For this year’s K-12 Census, we decided to take a broader look at what’s going on in the child nutrition industry. Instead of focusing primarily on financial data, as has been done in the past, we delved deeper into the biggest challenge facing school foodservice: the USDA’s new meal pattern. In the following census, you’ll learn how child nutrition professionals are coping so far with the new regulations, in addition to some baseline data (including food cost per meal and participation rates) so you can benchmark your district to those similar in size and region. In keeping with the recipes theme of the Feb. 2013 issue, we’ve also included some recipes that meet the new meal regs to help spark some menu ideas for your own operation.
> There are 115 school districts in our survey.
> 92% are self-operated; 6% contract managed; 2% partly self-op and partly contract managed.
> All districts in our survey are on the National School Lunch Program, although three high schools (grades 9-12) are not on the NSLP.
> The average number of schools in a district is 39.
Staying within calorie ranges is one of the requirements that operators say is the most difficult of the new regulations to meet. (The other highest-ranking challenge, the maximum for grains, has been eliminated.) We asked operators to rank several aspects of the new meal pattern on a six-point scale, with six being extremely challenging and 1 being not at all challenging.
Our findings indicate that operators were likely exchanging high fives after the USDA eliminated the grains maximum, which happened after our survey was completed. Sixty-nine percent of operators rated staying within allowable grain ranges a 6 or 5, making this the requirement that operators found most challenging.
Staying within calorie ranges was the second most vexing issue, according to operators. Sixty percent gave this a 6 or 5 rating. Districts with fewer than 100,000 students were significantly more likely to be challenged by staying within calorie ranges compared to districts with more than 100,000 students (64% versus 13%, respectively)
The third most challenging regulation was planning menus based on age/grade groups.

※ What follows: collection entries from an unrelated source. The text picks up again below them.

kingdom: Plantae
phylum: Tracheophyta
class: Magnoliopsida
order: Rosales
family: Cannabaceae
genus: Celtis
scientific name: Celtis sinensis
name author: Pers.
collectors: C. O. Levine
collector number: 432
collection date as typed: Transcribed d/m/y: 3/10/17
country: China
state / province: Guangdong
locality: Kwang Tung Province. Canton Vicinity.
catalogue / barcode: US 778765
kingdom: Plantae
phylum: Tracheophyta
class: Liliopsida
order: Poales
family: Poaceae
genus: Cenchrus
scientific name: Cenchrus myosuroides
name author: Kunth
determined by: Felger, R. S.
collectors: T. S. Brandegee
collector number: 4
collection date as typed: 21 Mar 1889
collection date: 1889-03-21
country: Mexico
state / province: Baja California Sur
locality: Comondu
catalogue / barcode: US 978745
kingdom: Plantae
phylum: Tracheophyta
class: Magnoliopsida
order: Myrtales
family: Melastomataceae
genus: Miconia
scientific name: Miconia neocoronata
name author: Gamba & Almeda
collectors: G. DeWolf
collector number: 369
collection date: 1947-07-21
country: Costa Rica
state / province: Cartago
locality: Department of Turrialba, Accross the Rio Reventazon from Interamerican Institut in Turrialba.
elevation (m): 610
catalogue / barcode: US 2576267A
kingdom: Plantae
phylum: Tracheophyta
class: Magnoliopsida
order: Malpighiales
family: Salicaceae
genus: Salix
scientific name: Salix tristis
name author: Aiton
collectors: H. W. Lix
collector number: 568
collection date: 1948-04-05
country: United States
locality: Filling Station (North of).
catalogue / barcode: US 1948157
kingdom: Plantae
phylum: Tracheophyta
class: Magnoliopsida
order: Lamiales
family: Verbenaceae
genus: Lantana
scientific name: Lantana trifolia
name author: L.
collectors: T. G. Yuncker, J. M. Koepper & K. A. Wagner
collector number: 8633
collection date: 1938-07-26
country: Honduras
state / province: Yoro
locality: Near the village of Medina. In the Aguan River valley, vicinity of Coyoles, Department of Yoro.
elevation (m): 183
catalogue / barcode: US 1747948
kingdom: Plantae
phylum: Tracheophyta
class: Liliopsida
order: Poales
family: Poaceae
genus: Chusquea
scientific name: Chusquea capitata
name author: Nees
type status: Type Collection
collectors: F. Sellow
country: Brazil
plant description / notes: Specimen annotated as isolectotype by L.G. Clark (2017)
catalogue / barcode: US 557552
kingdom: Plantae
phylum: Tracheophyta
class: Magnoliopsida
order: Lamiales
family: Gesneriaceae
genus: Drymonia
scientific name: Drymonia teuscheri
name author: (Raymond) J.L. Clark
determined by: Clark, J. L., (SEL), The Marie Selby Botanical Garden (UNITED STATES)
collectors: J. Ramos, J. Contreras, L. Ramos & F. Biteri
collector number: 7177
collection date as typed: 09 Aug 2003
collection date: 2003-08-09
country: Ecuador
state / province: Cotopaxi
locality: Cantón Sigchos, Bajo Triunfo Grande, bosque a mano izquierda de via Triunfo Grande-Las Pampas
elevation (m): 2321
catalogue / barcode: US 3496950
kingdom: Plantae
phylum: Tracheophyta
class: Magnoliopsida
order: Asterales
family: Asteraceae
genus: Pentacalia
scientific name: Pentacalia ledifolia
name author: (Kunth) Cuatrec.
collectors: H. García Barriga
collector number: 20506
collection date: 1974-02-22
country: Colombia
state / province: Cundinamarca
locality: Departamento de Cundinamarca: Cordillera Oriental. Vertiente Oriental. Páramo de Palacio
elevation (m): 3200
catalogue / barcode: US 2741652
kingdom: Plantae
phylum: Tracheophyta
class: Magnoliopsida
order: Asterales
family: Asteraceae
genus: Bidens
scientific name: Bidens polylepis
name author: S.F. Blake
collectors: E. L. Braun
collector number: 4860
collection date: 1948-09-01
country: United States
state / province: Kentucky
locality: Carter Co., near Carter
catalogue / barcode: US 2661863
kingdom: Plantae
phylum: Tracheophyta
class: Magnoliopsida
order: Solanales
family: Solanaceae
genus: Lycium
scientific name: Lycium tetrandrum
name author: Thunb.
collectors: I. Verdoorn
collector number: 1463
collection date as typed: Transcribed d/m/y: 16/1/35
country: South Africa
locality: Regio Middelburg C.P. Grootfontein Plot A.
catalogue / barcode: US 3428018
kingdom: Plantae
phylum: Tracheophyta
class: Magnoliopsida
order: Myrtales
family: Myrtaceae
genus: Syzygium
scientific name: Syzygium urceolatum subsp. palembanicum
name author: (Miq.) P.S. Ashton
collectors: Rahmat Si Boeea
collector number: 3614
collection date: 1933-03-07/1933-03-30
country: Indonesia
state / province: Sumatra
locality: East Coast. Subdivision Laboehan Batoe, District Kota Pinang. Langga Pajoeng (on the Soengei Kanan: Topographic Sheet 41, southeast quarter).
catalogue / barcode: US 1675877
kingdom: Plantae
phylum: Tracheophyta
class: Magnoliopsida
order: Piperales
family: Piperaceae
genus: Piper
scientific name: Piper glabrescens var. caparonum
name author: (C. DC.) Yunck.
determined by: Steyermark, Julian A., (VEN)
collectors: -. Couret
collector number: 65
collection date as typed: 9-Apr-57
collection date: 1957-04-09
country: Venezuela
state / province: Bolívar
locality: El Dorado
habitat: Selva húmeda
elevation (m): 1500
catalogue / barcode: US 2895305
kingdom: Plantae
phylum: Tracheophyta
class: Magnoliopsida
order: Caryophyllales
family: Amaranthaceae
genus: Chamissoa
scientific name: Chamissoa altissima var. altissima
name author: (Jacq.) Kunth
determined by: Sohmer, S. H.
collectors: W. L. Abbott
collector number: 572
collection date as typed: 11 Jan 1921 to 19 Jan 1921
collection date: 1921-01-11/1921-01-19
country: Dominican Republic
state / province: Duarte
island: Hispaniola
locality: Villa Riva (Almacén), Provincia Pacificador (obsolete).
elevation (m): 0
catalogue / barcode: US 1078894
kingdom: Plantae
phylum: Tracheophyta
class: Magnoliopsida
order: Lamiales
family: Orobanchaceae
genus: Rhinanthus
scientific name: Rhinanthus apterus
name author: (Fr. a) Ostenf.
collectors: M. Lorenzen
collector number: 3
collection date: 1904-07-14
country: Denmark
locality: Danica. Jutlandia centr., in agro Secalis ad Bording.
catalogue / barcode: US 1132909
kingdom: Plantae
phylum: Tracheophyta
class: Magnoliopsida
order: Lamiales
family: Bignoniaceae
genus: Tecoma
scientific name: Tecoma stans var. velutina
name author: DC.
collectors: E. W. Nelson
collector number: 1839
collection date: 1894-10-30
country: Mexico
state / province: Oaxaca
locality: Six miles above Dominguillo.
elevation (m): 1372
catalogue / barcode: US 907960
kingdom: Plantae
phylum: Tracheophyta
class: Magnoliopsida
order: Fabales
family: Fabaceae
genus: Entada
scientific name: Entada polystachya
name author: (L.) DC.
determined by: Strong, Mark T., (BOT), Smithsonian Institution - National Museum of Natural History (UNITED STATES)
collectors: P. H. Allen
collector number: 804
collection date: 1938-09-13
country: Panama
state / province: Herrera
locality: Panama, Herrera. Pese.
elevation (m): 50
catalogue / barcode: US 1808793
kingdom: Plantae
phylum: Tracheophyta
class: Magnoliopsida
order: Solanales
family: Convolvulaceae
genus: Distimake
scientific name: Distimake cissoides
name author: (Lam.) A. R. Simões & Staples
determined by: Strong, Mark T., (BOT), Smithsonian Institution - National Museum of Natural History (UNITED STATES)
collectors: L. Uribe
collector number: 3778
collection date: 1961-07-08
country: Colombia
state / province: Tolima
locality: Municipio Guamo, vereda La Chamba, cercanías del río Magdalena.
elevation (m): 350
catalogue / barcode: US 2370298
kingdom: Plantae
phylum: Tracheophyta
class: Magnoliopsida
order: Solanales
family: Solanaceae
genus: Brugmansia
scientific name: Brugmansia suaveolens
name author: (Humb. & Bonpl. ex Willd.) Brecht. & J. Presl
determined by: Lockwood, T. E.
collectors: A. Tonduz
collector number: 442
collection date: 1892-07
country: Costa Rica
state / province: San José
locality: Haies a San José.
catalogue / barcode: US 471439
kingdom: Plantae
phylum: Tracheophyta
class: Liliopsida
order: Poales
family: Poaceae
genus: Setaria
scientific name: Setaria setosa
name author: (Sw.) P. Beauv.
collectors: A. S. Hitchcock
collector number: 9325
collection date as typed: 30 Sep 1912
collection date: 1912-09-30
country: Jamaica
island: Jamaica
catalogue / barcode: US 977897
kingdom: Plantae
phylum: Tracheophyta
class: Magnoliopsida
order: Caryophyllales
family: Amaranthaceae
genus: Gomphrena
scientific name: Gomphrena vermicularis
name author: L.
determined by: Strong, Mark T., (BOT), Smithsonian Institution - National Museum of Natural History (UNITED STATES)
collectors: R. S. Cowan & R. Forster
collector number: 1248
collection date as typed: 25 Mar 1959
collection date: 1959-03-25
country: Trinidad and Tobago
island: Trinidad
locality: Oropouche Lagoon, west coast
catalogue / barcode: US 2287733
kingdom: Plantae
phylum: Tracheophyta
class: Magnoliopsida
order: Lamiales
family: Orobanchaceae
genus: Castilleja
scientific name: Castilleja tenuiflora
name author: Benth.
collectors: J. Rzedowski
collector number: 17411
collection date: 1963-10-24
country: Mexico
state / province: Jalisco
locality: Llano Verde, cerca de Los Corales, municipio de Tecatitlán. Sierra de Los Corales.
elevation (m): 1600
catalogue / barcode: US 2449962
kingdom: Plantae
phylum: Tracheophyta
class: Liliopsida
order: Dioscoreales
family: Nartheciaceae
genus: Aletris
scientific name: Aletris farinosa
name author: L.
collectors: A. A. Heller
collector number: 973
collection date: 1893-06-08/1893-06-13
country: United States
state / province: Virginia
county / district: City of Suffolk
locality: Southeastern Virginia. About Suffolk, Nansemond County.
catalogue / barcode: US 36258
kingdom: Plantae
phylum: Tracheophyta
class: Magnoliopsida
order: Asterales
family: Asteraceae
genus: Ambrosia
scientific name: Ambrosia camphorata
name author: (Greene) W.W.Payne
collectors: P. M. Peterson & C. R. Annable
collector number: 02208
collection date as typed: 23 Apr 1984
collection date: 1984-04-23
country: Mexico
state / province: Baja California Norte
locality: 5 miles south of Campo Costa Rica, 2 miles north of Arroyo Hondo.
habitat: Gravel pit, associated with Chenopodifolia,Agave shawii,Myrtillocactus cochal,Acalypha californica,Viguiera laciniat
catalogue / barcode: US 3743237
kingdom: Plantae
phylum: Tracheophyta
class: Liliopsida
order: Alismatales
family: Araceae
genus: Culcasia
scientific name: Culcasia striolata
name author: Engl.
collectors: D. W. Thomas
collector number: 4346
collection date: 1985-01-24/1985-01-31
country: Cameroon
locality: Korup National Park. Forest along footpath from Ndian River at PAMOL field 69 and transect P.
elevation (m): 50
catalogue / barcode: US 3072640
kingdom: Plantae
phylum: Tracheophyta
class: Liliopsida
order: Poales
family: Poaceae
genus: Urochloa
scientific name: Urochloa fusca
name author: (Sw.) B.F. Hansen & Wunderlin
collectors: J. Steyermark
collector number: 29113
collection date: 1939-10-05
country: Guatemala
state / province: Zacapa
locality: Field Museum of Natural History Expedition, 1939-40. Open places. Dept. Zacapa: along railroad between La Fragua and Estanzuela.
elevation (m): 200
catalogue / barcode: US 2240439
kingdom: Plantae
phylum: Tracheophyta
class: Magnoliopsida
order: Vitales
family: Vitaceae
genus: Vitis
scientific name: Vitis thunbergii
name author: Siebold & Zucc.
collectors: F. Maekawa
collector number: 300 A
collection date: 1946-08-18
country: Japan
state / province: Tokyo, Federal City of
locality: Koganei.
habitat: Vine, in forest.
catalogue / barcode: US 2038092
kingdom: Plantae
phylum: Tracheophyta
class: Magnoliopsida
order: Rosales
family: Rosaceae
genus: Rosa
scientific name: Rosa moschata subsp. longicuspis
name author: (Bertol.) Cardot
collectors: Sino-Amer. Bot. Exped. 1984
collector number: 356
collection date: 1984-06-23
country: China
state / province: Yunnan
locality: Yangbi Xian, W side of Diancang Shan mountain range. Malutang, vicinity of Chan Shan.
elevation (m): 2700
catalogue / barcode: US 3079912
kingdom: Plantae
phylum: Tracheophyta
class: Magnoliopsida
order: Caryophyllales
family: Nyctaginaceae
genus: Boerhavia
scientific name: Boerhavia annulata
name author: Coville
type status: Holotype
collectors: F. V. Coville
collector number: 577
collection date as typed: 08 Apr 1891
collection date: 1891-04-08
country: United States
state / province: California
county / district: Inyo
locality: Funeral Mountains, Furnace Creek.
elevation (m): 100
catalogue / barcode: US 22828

Forty-three percent of operators rated this a 6 or 5.
Other new meal pattern requirements were not as onerous. Only 39% of operators scored meeting meat/meat alternatives as a 6 or 5 on the scale, while 31% gave meeting whole-grain requirements those ratings. New fruit and vegetable requirements also scored low. Twenty-one percent of respondents ranked increasing the variety of produce as a 6 or 5, and only 20% report increasing the serving size of fruits with one of the top two rankings.
On the positive front, 80% of operators say meeting the new milk regs is not at all challenging. Schools in the South, however, are significantly more likely to report this as a burden. In addition, 41% of respondents say implementing food-based menu planning is not at all challenging.